Fed Chair Says Core Inflation Won’t Reach 2% Target Until 2025


The Federal Reserve’s chairman says core inflation may not reach the 2% mark until 2025.

“It’s going to take some time. Inflation has proven to be more persistent than we expected and not less,” Jerome Powell said Wednesday (June 28). “Of course, if that day comes when that turns around, that’ll be great. But we don’t expect that.”

Powell’s comments came during a forum moderated by CNBC, where he also noted the possibility of multiple interest rate increases.

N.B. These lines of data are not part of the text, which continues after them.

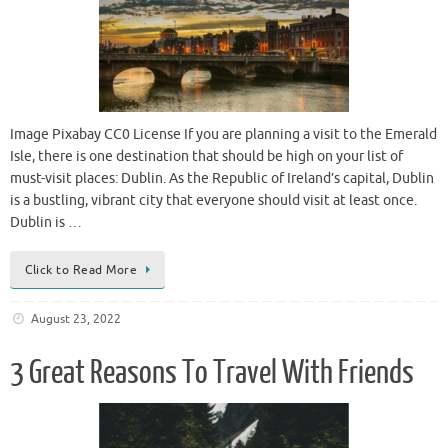
Image Pixabay CC0 License If you are planning a visit to the Emerald
Isle, there is one destination that should be high on your list of
must-visit places: Dublin. As the Republic of Ireland’s capital, Dublin
is a bustling, vibrant city that everyone should visit at least once.
Dublin is …
Click to Read More
August 23, 2022
3 Great Reasons To Travel With Friends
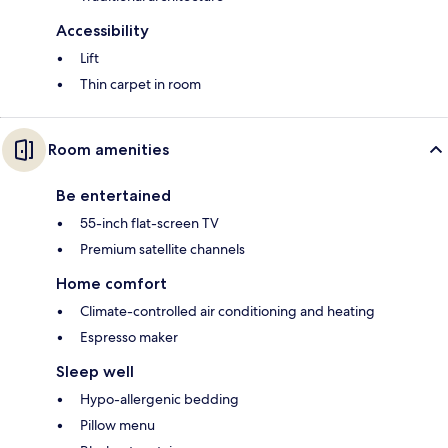
Accessibility
Lift
Thin carpet in room
Room amenities
Be entertained
55-inch flat-screen TV
Premium satellite channels
Home comfort
Climate-controlled air conditioning and heating
Espresso maker
Sleep well
Hypo-allergenic bedding
Pillow menu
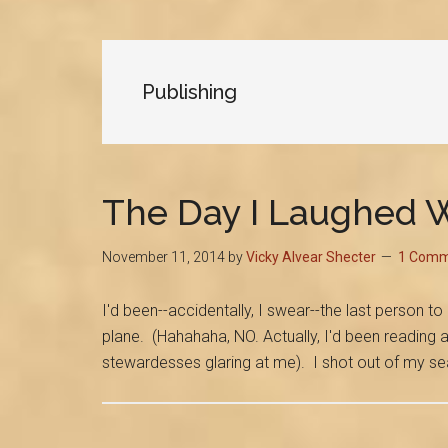
Publishing
The Day I Laughed W
November 11, 2014
by
Vicky Alvear Shecter
1 Comm
I'd been--accidentally, I swear--the last person 
plane. (Hahahaha, NO. Actually, I'd been reading 
stewardesses glaring at me). I shot out of my s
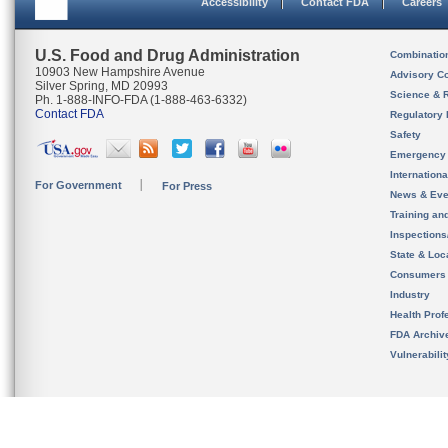
Accessibility
Contact FDA
Careers
U.S. Food and Drug Administration
Combinatio
10903 New Hampshire Avenue
Advisory C
Silver Spring, MD 20993
Science & 
Ph. 1-888-INFO-FDA (1-888-463-6332)
Contact FDA
Regulatory 
Safety
Emergency
Internation
For Government
For Press
News & Eve
Training an
Inspection
State & Loca
Consumers
Industry
Health Prof
FDA Archiv
Vulnerabili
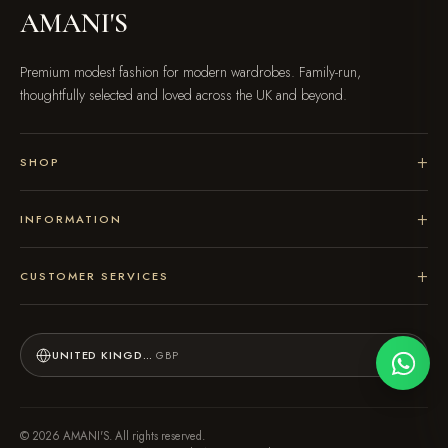
AMANI'S
Premium modest fashion for modern wardrobes. Family-run,
thoughtfully selected and loved across the UK and beyond.
SHOP
INFORMATION
CUSTOMER SERVICES
UNITED KINGDOM
GBP
© 2026 AMANI'S. All rights reserved.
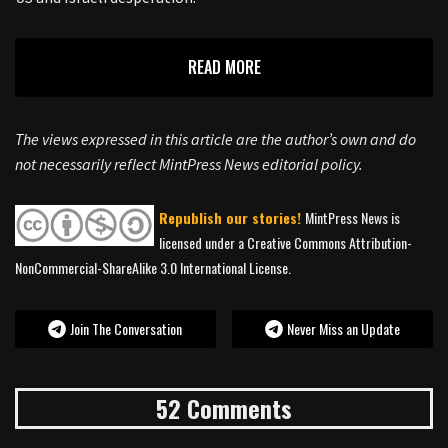
READ MORE
The views expressed in this article are the author’s own and do
not necessarily reflect MintPress News editorial policy.
Republish our stories!
MintPress News is
licensed under a Creative Commons Attribution-
NonCommercial-ShareAlike 3.0 International License.
Join The Conversation
Never Miss an Update
52 Comments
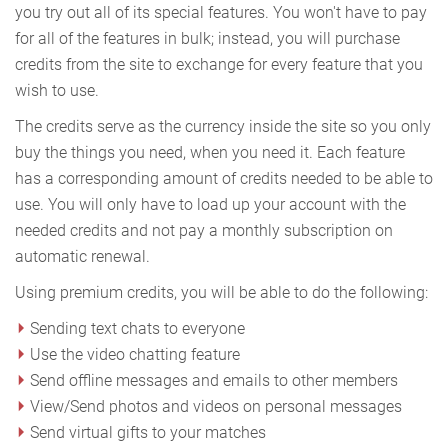
you try out all of its special features. You won't have to pay
for all of the features in bulk; instead, you will purchase
credits from the site to exchange for every feature that you
wish to use.
The credits serve as the currency inside the site so you only
buy the things you need, when you need it. Each feature
has a corresponding amount of credits needed to be able to
use. You will only have to load up your account with the
needed credits and not pay a monthly subscription on
automatic renewal.
Using premium credits, you will be able to do the following:
Sending text chats to everyone
Use the video chatting feature
Send offline messages and emails to other members
View/Send photos and videos on personal messages
Send virtual gifts to your matches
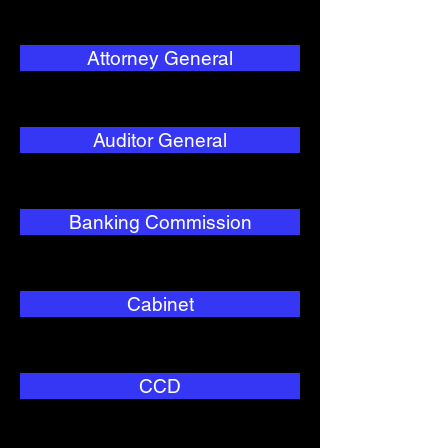
Attorney General
Auditor General
Banking Commission
Cabinet
CCD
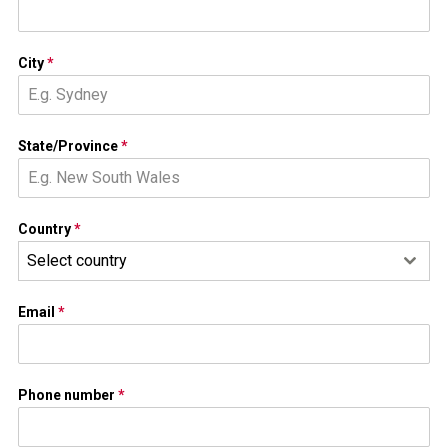
City
*
State/Province
*
Country
*
Select country
Email
*
Phone number
*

The report noted that most economists believe such increases could bring the country into a recession.

“There’s a significant possibility that there will be a downturn,” Powell said, adding that it’s not “the most likely case, but it’s certainly possible.”

According to CNBC, Powell also addressed the recent banking crisis, saying that the issues that caused the collapse of Silicon Valley Bank, Signature Bank and First Republic Bank influenced his thinking at the last Fed meeting.

He added that while he considers the American banking industry to be healthy, the Fed needs to remember that credit is becoming more scarce.

“Bank credit availability and credit can move down a little bit with a bit of a lag,” said Powell. “So we’re watching carefully to see whether that does appear.”

Research by PYMNTS has found that many Americans are already struggling to get credit. Consumers who live paycheck to paycheck and struggle to keep up with their bills — a fair portion of Americans — have a below-average credit score of 613, making them subprime borrowers and therefore largely cut off from normal credit products.

The effect of poor credit scores on credit access is especially pronounced among younger consumers. As recently as the second quarter of last year, for example, millennials’ average credit score was nearly 30 points under the national average, restricting their ability to qualify for traditional pathways to credit.

And while 25% of Americans were denied a credit card in the past year, that share jumped to 36% among millennials.

Meanwhile, PYMNTS research also shows consumers still coping with the effects of inflation, with 46% of U.S. consumers facing at least one unexpected expense in the last 90 days, and two-thirds of them saying that expense cost more than the Fed’s emergency expense benchmark of $400.

Consumers’ average emergency expense has reached $1,700, up 16% year-over-year. For paycheck-to-paycheck consumers, 48% of those struggling to pay bills each month say they faced an emergency expense in the three months leading up to May 2023. And 25% of these consumers said they would not be able to pay such an expense.